Self-Driving Fords Set for Lyft-off in Miami and Austin
Ford might have to adjust its slogan from “Have you driven a Ford lately?” to “Has a Ford driven you lately?” On Wednesday, America’s second-largest auto manufacturer announced it will launch a fleet of self-driving cars in a partnership with…
Ford might have to adjust its slogan from “Have you driven a Ford lately?” to “Has a Ford driven you lately?”
On Wednesday, America’s second-largest auto manufacturer announced it will launch a fleet of self-driving cars in a partnership with ride-hailing app Lyft and Argo AI in Miami by the end of this year.
The Model T Of Autonomy
The race to a self-driving future is hitting full throttle among top automakers. General Motors says it expects to sell consumers autonomous vehicles this decade, Volkswagen plans to launch a self-driving microbus with Argo by 2025, and Ford is investing $29 billion in autonomous and electric vehicles over the next few years.
Ford’s already testing fleets in a half-dozen major U.S. cities with tech from Argo, a self-driving startup it’s backing alongside VW. And now autonomous Ford models are nearly ready for roll-out:
- Ford, Lyft, and Argo estimate customers using the ride-hailing app in multiple markets will be served by at least 1,000 self-driving cars within five years. After launching in Miami later this year, Austin will see a roll-out in 2022.
- Argo AI is banking heavily on its tech going commercial and plans to go public as early as this year with a valuation expected to reach above $7 billion.

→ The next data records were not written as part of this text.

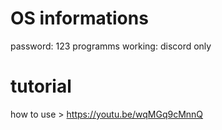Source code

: # OS informations
password: 123
programms working: discord only


# tutorial
how to use > https://youtu.be/wqMGq9cMnnQ
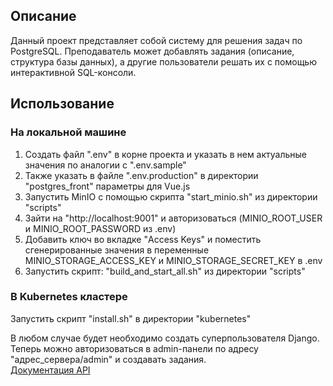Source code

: ## Описание
Данный проект представляет собой систему для решения задач по PostgreSQL. Преподаватель может добавлять задания (описание, структура базы данных), а другие пользователи решать их с помощью интерактивной SQL-консоли.
<br>
## Использование
### На локальной машине
1. Создать файл ".env" в корне проекта и указать в нем актуальные значения по аналогии с ".env.sample"
2. Также указать в файле ".env.production" в директории "postgres_front" параметры для Vue.js
3. Запустить MinIO с помощью скрипта "start_minio.sh" из директории "scripts"
4. Зайти на "http://localhost:9001" и авторизоваться (MINIO_ROOT_USER и MINIO_ROOT_PASSWORD из .env)
5. Добавить ключ во вкладке "Access Keys" и поместить сгенерированные значения в переменные MINIO_STORAGE_ACCESS_KEY и MINIO_STORAGE_SECRET_KEY в .env
6. Запустить скрипт: "build_and_start_all.sh" из директории "scripts"

### В Kubernetes кластере
Запустить скрипт "install.sh" в директории "kubernetes"

В любом случае будет необходимо создать суперпользователя Django. Теперь можно авторизоваться в admin-панели по адресу "адрес_сервера/admin" и создавать задания.
<br>
[Документация API](https://documenter.getpostman.com/view/23412097/2s93RNyaXz)
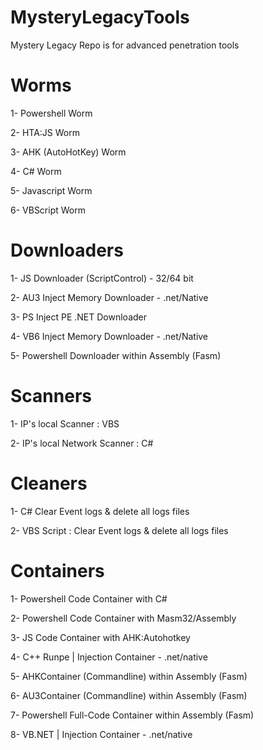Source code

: # MysteryLegacyTools
Mystery Legacy Repo is for advanced penetration tools

# Worms

1- Powershell Worm

2- HTA:JS Worm

3- AHK (AutoHotKey) Worm

4- C# Worm

5- Javascript Worm

6- VBScript Worm

# Downloaders

1- JS Downloader (ScriptControl) - 32/64 bit

2- AU3 Inject Memory Downloader - .net/Native

3- PS Inject PE .NET Downloader

4- VB6 Inject Memory Downloader - .net/Native

5- Powershell Downloader within Assembly (Fasm)

# Scanners

1- IP's local Scanner : VBS

2- IP's local Network Scanner : C#

# Cleaners

1- C# Clear Event logs & delete all logs files

2- VBS Script : Clear Event logs & delete all logs files

# Containers

1- Powershell Code Container with C#

2- Powershell Code Container with Masm32/Assembly

3- JS Code Container with AHK:Autohotkey

4- C++ Runpe | Injection Container - .net/native

5- AHKContainer (Commandline) within Assembly (Fasm)

6- AU3Container (Commandline) within Assembly (Fasm)

7- Powershell Full-Code Container within Assembly (Fasm)

8- VB.NET | Injection Container - .net/native

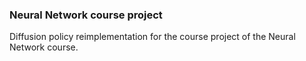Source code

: ### Neural Network course project

Diffusion policy reimplementation for the course project of the Neural Network course.
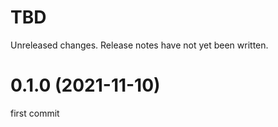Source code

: TBD
===
Unreleased changes. Release notes have not yet been written.

0.1.0 (2021-11-10)
=====

first commit
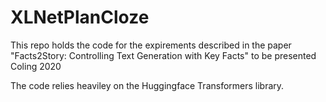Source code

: # XLNetPlanCloze
This repo holds the code for the expirements described in the paper
"Facts2Story: Controlling Text Generation with Key Facts"
to be presented Coling 2020

The code relies heaviley on the Huggingface Transformers library. 
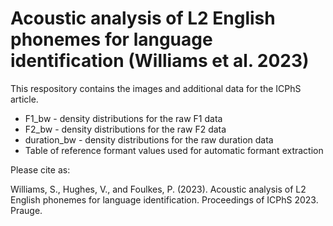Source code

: # Acoustic analysis of L2 English phonemes for language identification (Williams et al. 2023)

This respository contains the images and additional data for the ICPhS article.

* F1_bw - density distributions for the raw F1 data
* F2_bw - density distributions for the raw F2 data
* duration_bw - density distributions for the raw duration data
* Table of reference formant values used for automatic formant extraction

Please cite as:

Williams, S., Hughes, V., and Foulkes, P. (2023). Acoustic analysis of L2 English phonemes for language identification. Proceedings of ICPhS 2023. Prauge.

Self-Driver’s Ed: The autonomous cars that serve Lyft riders won’t be fully independent just yet. They’ll still require safety drivers, who can take over if needed. If manual intervention isn’t necessary, the driver can simply stick to the usual chats about sports or the weather.
Can’t Do It Alone: Lyft’s reliance on Ford and Argo is the latest move among ride-hailing apps abandoning costly in-house autonomous projects to instead seek out partners with self-driving expertise. Uber sold its self-driving unit to Hyundai and Amazon-backed startup Aurora in December, and in April, Lyft said it’s unloading its autonomous vehicle unit to a Toyota subsidiary for $550 million.